━━━━━ Reading text ━━━━━
Take-Two Interactive filed a Form 10-K with the United States Securities and Exchange Commission last week, indicating among a great many other things that its annual minimum contractual obligations and commitments for marketing in fiscal year 2024, which ends March 31 2024, will be more than $89 million, well over double what it will spend in FY2023 and FY2025, and nearly nine times as much as it will drop in FY2021.
It's a very big, weird bump—but why do we care? Because, according to investment analyst Jeff Cohen (via VentureBeat), the very steep, sudden spike in marketing costs could be a sign that Grand Theft Auto 6 will be out sometime in 2023.
"We are not sure how much we should be reading into this shift, but we would note that this disclosure accurately predicted the launch of Red Dead Redemption 2 prior to that game’s announcement," Cohen said in a note to investors.
━━━━━
> _Questions on the material_:
#1 According to the text about Take-Two's Form 10-K, on what date does fiscal year 2024 end?
#2 Continue the text about Take-Two's marketing commitments, starting after its final sentence.
━━━━━ Dataset entries ━━━━━
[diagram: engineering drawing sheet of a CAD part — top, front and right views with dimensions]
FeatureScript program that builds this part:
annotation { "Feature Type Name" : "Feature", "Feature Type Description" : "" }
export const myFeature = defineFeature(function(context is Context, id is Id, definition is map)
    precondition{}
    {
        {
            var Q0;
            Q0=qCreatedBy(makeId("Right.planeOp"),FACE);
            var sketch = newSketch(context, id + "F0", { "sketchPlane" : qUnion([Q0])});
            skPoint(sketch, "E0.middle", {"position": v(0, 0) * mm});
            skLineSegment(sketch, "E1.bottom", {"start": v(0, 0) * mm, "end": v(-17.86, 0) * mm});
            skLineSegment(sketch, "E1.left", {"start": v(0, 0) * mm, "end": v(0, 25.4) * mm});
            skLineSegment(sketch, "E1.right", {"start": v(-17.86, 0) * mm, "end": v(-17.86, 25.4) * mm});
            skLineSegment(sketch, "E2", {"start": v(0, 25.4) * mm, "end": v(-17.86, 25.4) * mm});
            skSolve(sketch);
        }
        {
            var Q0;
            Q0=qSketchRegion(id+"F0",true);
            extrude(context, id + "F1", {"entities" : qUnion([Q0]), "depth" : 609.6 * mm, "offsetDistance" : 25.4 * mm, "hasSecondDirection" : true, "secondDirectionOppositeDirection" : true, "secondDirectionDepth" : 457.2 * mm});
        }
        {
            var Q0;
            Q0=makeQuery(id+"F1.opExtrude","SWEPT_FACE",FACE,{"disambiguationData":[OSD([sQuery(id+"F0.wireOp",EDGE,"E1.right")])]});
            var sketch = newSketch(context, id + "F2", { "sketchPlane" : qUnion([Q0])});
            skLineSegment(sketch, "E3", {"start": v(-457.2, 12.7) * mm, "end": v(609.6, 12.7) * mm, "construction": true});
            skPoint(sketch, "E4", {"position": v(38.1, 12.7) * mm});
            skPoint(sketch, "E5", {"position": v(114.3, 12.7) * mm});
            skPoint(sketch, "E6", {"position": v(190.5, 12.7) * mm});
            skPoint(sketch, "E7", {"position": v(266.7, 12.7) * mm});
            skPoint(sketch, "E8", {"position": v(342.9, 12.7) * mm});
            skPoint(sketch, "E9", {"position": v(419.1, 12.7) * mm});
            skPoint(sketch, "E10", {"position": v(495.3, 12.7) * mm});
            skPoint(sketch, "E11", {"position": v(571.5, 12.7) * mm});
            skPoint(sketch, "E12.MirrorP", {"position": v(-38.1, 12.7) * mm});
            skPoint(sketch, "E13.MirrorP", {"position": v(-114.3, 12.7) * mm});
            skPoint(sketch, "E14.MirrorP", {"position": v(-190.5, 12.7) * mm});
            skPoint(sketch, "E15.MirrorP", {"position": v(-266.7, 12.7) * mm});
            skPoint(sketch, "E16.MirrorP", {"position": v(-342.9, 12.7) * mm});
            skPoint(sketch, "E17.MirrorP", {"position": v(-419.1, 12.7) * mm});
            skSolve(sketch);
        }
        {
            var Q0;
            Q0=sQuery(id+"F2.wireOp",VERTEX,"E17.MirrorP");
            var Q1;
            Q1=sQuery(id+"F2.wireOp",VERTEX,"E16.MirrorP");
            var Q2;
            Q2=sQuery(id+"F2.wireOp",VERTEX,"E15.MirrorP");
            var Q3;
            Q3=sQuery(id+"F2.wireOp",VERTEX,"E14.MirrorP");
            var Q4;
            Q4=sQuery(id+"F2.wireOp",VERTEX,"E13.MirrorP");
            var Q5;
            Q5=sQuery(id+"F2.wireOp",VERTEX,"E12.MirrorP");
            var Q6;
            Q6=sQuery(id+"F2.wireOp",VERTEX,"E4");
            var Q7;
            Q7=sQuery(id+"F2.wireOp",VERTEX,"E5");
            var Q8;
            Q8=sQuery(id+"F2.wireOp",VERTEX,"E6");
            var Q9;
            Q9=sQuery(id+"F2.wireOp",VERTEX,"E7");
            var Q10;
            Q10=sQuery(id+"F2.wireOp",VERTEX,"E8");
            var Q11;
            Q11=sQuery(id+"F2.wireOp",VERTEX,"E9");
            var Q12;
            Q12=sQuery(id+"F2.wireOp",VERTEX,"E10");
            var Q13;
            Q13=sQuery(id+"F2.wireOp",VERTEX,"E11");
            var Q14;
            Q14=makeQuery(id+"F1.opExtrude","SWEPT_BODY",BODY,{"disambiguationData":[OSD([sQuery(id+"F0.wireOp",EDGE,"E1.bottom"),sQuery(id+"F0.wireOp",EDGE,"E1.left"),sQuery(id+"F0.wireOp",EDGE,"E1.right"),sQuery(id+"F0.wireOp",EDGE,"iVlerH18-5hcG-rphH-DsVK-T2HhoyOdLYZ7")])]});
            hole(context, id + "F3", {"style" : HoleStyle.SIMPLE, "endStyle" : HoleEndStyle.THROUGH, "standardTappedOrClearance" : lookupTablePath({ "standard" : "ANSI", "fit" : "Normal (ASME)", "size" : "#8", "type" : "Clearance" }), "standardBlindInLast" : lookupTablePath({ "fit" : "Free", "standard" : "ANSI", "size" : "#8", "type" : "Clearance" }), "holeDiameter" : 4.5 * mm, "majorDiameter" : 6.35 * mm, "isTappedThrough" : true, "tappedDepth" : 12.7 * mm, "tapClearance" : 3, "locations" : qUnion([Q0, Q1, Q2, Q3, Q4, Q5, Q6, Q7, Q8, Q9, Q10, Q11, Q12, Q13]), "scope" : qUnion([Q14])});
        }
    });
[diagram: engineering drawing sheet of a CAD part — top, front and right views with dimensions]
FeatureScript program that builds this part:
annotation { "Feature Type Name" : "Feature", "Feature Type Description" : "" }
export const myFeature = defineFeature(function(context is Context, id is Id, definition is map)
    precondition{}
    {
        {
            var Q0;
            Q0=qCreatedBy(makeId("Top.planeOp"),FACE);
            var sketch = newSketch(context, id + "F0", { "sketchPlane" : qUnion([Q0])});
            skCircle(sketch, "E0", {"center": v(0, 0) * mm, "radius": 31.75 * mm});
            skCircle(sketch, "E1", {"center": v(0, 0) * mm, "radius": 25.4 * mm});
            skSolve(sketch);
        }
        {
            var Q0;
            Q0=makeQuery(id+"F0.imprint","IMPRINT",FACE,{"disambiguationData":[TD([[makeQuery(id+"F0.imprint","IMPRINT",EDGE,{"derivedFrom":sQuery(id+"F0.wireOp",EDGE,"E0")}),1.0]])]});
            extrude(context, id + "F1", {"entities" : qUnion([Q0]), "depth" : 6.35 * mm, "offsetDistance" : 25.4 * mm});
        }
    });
━━━━━
> _Task results_:
#1 March 31, 2024.

#2
Cohen also noted that Take-Two has "spoken very confidently about the pipeline over the next five years," referring to the publisher's statement during last week's earnings call that it has 93 "full game" releases planned for the next five years. Take-Two acknowledged at the time that some of those games are bound to be canceled, and others will be added to the list, but the specificity of the breakdown—63 core games, 47 from existing game series, that sort of thing—clearly indicates that the numbers aren't just speculative.
The likelihood of Grand Theft Auto 6 being somewhere amongst those 93 games seems high, and even without the sudden jump in marketing expenses, 2023 seems like a good bet: It's the tenth anniversary of the release of Grand Theft Auto 5, which would make for a nice sort of tie-in, and pushing it that far off means that the upcoming next-gen consoles will have plenty of time to establish user bases.
And, as VentureBeat noted, it's not as though Rockstar needs to rush to get a new GTA out the door. Grand Theft Auto 5 is still firmly lodged among the top games on Steam and Take-Two CEO Strauss Zelnick said during last week's earnings call that GTA Online, despite its age, "continues with superlative performance in both players and net bookings."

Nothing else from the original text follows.